Mein Körper kommt nicht aus einem Filter
Die Netzwerke sind voll von perfekten Körpern, aber die Realität sieht anders aus. Pickel, Dehnungsstreifen, stinkende Schuhe, Stimmungen, Komplexe. Wir alle kennen das, wir sprechen nur nicht viel darüber. Lies die Geschichte eines Mädchens, das lernt, ihren Körper zwischen Filtern und Likes anzunehmen.
Jeden Tag TikTok. Überall Mädchen wie vom Plakat. Perfekte Haare, ein Mund wie aus der Werbung, ein Bauch glatt wie ein Brett.
Ich stehe morgens auf, schaue in den Spiegel und habe Pickel, Augenringe und Haare, die schon am zweiten Tag fettig sind. Ich denke: „Ernsthaft? Das ist mein Körper?“
Ich habe angefangen, riesige Hoodies und XXXL-Hosen zu tragen. Alles verstecken. Damit mich niemand sieht. Mama sagt mir ständig, dass ich schön bin. Aber das ist Mama. Mama muss das.
Trotzdem weiß ich nicht, was mit mir los ist. Manchmal esse ich nichts, dann überesse ich mich, manchmal trainiere ich so, dass ich blaue Flecken habe. Ich weiß nicht warum. Ich weiß es einfach nicht.
Einmal habe ich auf dem Dachboden in einer Kiste alte Jeans von Mama gefunden. Die waren echt cool. Ich habe sie angezogen und bin zur Schule gegangen. Die Jungs haben geschaut, die Mädchen haben geschaut, zum ersten Mal habe ich gehört, dass ich einen schönen Hintern habe. Also… ernsthaft? Ich? Es war komisch, aber für einen Moment habe ich mich anders gefühlt.
Und zu Hause? Realität. Mein Bruder kommt aus der Schule, zieht die Schuhe aus, und der Gestank seiner Socken würde selbst einen Feind umbringen.

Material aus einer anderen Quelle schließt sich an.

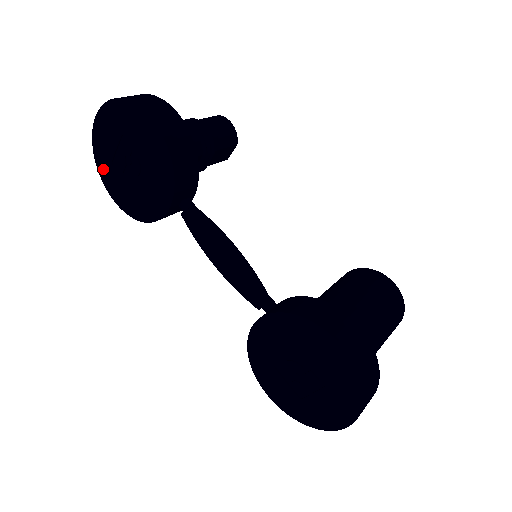
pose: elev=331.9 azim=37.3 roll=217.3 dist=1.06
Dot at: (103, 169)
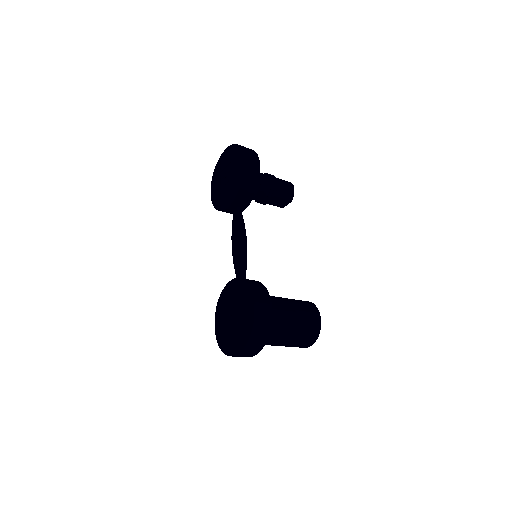
Dot at: (215, 175)
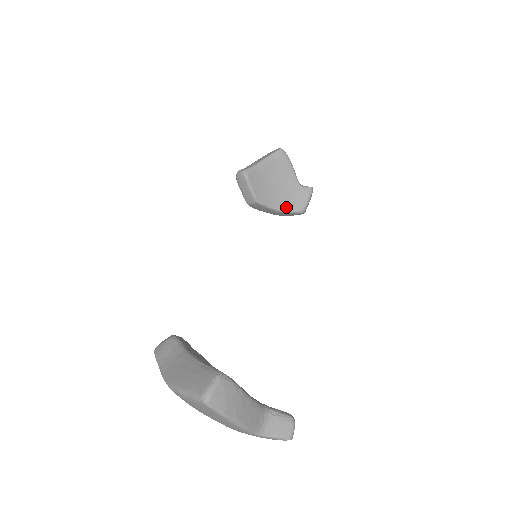
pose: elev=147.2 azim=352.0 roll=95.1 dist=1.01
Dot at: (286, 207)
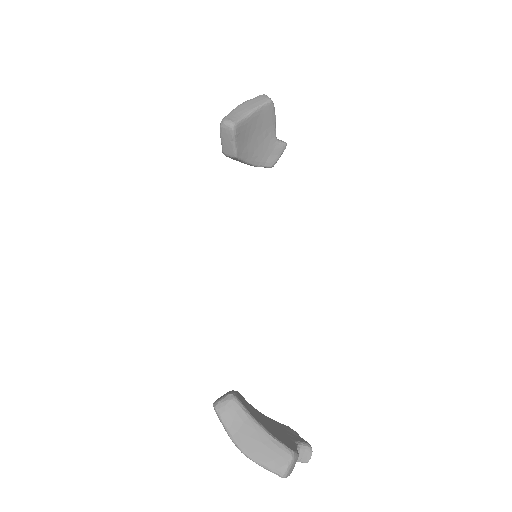
Dot at: (259, 162)
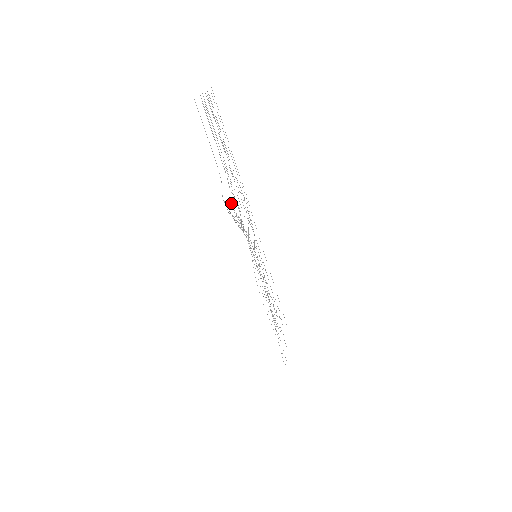
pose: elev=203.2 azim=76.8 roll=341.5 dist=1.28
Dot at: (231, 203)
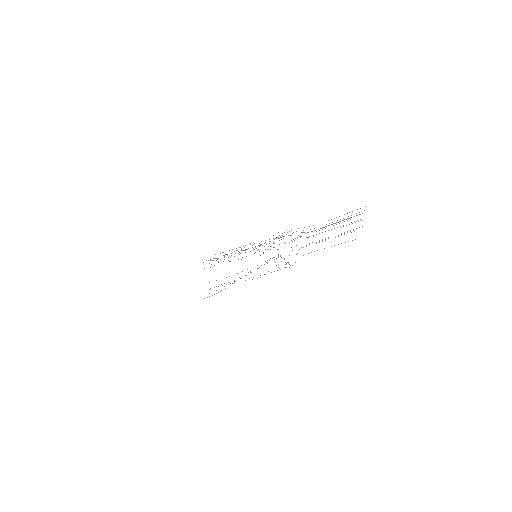
Dot at: (279, 235)
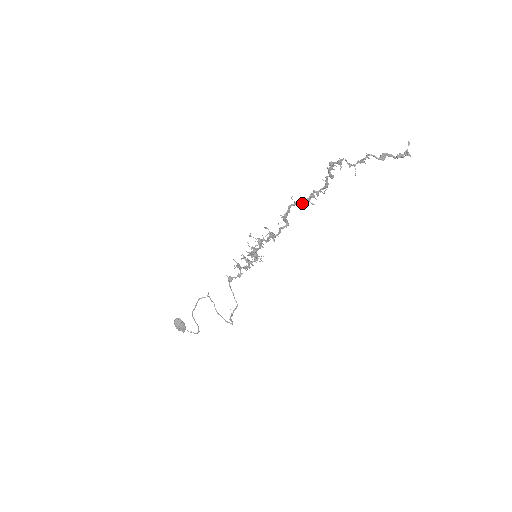
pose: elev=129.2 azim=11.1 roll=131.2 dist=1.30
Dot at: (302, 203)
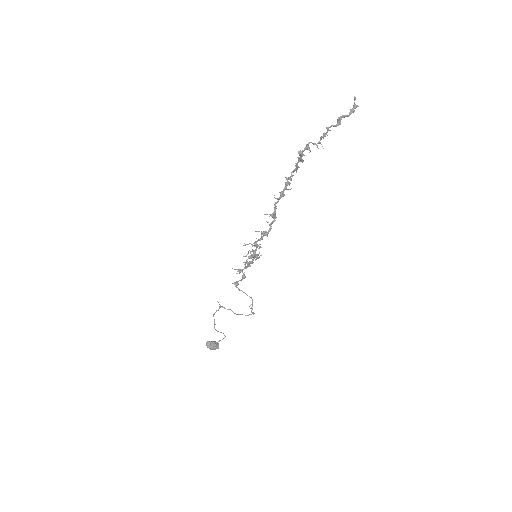
Dot at: (282, 195)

Mama schreit ihm schon aus dem Wohnzimmer entgegen, er soll erst mal die Füße klären und dann kommen. Und ich kichere, weil das jeden Tag so ist. Jeder von uns hat irgendwas. Ich meine Pickel und Komplexe, mein Bruder seine stinkenden Füße. Wir sind einfach Originale.
Aber dann öffne ich wieder das Handy. TikTok. Insta. Filter. Retusche. Mädchen, die aussehen, als hätten sie nach dem Sport nie gestunken. Jungs, die aussehen, als hätten sie nie drei Baguettes auf einmal gegessen. Und ich? Immer noch ich. Pickel, Haare, Stimmungen. Manchmal habe ich Lust, alles zu verstecken, zu verschwinden, mich zu verändern.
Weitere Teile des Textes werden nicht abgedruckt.